Tras la igualdad con Cipo, en zona de plateas algunos hinchas se fueron refunfuñando: “Mungo (el DT) hace los cambios tarde”, aunque ese no es el problema, más allá de que en la víspera terminó con dos extremos (Espejo y Coacci), un enganche (Guille) y dos puntas (Ibarra y Fede González) y, a espaldas del único volante central (“Pipa” Fernández), dejó espacios para que Andrés Almirón, el 8 del rival, tenga libertad y tiempo para sacar el zapatazo que terminó colándose en el arco de Lungarzo para el 1-1 definitivo.
Yo observo otro tipo de contratiempo en el equipo. Y cada vez más recurrente. Desde hace varios encuentros, Olimpo es “Guilledependiente”. A veces no sé si alrededor del 10 piensan “que este nos salve”, o la realidad pasa por el lado más débil, que el ex compañero de Lautaro Martínez en Racing no tiene con quien asociarse o no encuentra a ese compañero que lo entienda y que comparta el mismo lenguaje futbolístico que él.
Ayer hubo dos ejemplos muy claros, y fueron en dos contras. Vamos a la primera, a la de la etapa inicial: en una corrida apareado con dos defensores rivales, Guille amagó a patear y se la sirvió a Susvielles, que solo frente al arquero le tiró una “masita” al arquero Crespo.

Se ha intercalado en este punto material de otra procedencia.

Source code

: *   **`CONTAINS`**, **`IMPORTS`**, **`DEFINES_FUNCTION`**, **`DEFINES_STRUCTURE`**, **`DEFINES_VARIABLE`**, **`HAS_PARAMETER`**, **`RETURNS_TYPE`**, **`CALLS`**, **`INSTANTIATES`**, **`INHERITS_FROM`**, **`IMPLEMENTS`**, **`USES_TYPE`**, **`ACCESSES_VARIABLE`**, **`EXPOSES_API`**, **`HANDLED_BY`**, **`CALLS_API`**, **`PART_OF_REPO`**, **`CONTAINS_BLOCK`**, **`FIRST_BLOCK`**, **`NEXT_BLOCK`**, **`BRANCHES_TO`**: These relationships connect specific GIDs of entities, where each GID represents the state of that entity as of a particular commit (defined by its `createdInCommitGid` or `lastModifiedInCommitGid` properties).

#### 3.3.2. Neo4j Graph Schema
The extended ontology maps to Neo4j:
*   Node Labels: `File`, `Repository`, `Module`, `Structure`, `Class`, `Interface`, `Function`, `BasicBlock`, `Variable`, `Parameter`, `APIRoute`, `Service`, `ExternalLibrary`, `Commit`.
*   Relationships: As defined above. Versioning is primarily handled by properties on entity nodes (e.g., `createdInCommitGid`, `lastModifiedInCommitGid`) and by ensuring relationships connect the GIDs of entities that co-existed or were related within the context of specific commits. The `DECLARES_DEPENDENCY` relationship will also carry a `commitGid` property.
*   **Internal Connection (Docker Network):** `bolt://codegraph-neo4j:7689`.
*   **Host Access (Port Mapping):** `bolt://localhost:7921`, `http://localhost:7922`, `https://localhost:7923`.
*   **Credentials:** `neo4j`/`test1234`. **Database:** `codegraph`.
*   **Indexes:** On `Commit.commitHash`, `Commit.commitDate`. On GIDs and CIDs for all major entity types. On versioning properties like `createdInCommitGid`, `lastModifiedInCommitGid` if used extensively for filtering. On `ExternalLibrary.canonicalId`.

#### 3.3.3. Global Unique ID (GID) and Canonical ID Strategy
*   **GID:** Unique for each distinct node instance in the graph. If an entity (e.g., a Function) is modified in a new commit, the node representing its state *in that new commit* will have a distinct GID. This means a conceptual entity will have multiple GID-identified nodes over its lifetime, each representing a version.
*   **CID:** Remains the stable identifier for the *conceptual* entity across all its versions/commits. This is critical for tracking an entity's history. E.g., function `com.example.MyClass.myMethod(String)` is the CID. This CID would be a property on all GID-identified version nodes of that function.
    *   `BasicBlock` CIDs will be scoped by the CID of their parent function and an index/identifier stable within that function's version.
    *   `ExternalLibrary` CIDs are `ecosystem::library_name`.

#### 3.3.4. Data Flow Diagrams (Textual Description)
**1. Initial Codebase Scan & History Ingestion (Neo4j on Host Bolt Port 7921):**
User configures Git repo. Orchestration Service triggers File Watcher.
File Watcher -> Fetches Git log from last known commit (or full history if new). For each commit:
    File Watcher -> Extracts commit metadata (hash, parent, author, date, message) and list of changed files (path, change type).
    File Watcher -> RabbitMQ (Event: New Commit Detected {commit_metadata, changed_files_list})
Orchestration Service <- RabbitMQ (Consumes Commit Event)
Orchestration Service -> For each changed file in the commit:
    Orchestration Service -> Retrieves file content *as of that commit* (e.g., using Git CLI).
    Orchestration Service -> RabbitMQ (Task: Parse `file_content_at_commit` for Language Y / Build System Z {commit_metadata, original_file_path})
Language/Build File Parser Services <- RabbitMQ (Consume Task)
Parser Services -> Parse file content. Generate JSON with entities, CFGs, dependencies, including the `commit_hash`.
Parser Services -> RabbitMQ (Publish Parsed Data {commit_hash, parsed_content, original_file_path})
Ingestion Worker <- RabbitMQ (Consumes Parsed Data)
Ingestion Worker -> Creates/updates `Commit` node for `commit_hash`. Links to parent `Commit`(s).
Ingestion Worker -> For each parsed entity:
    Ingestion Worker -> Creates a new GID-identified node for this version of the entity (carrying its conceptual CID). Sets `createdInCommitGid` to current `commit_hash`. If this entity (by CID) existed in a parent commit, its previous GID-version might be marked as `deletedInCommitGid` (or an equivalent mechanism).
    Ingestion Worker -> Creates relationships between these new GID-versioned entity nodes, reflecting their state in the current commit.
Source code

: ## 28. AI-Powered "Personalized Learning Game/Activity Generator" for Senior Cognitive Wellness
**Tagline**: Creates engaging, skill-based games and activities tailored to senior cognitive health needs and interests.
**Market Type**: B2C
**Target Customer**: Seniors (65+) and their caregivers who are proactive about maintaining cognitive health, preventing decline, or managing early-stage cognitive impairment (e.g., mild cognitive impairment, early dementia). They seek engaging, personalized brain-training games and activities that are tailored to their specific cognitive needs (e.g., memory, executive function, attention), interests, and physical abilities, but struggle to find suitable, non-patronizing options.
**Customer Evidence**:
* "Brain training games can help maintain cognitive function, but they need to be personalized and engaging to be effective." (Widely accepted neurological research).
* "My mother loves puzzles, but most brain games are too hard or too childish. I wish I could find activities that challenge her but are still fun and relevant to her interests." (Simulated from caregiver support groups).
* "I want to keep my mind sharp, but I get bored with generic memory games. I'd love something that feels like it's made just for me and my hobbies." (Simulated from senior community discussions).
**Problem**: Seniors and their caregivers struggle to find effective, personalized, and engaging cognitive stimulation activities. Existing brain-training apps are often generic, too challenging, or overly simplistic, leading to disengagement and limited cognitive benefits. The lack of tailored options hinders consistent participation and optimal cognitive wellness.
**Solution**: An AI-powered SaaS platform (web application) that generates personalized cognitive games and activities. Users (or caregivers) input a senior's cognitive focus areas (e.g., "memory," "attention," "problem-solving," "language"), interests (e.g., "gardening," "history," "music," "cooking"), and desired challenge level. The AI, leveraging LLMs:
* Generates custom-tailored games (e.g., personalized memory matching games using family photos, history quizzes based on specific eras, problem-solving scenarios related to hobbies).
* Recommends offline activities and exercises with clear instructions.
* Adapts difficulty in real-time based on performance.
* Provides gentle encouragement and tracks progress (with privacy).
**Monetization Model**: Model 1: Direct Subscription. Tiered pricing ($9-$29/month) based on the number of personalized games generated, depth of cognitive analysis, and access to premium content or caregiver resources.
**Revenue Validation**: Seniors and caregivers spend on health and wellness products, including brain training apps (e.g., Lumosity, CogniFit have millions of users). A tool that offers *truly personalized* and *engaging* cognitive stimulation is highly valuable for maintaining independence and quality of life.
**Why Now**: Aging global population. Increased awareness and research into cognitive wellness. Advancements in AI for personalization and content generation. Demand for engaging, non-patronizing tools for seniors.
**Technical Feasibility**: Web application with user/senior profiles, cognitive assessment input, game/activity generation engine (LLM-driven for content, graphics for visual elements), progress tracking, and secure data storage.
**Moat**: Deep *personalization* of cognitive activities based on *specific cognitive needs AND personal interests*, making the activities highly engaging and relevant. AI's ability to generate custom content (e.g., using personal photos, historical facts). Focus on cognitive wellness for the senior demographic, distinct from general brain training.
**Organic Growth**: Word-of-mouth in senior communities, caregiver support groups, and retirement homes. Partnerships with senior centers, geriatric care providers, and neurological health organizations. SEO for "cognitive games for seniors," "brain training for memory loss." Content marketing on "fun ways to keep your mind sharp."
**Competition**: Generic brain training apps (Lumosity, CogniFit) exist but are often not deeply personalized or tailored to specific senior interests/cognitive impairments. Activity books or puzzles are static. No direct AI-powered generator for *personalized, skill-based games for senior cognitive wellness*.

La segunda, en el complemento: perfilado de zurda, dentro del área y con la posibilidad de fusilar al 1 visitante, la tocó al medio para la solitaria entrada frontal de Olivera, quien tropezó y se embarulló con el balón.
En las últimas dos presentaciones en el Carminatti, Olimpo superó 1-0 a Kimberley y empató 1-1 con Cipolletti por los goles de Guille, que cuando se viste de “asistidor” jamás puede terminar en sintonía con el receptor.
Un gol que duele
Más allá de la angustia que le genera no estar primero y que el pasaje a los playoffs no lo tenga al alcance de la mano, en el compromiso contra el elenco rionegrino a Olimpo se le terminó un récord que alcanzó a los 1112 minutos sin recibir goles en condición de local.
Ese fue el tiempo que Juan Pablo Lungarzo mantuvo su arco imbatido en el Carminatti, desde el tanto que le marcó Santiago Gutiérrez, el 16 de noviembre del año pasado, hasta ayer, que Almirón convirtió un “golón” a los 34 minutos de la segunda parte y desde, aproximadamente, 35 metros.
Es decir que pasaron 293 días desde aquella conquista del “Sapito” con la casaca de Douglas Haig (a los 11 minutos del complemento), que por la revancha del “mata-mata” de la Reválida ganó 1-0 en Bahía y eliminó a Olimpo de la competencia (había sido 5-0 en Pergamino).
La “Mungoneta”, que se armó con lo mejor que había en el mercado antes del comienzo de este Federal A, no atraviesa su mejor momento. Mejor dicho, está en el momento más preocupante y de mayor incertidumbre de la temporada.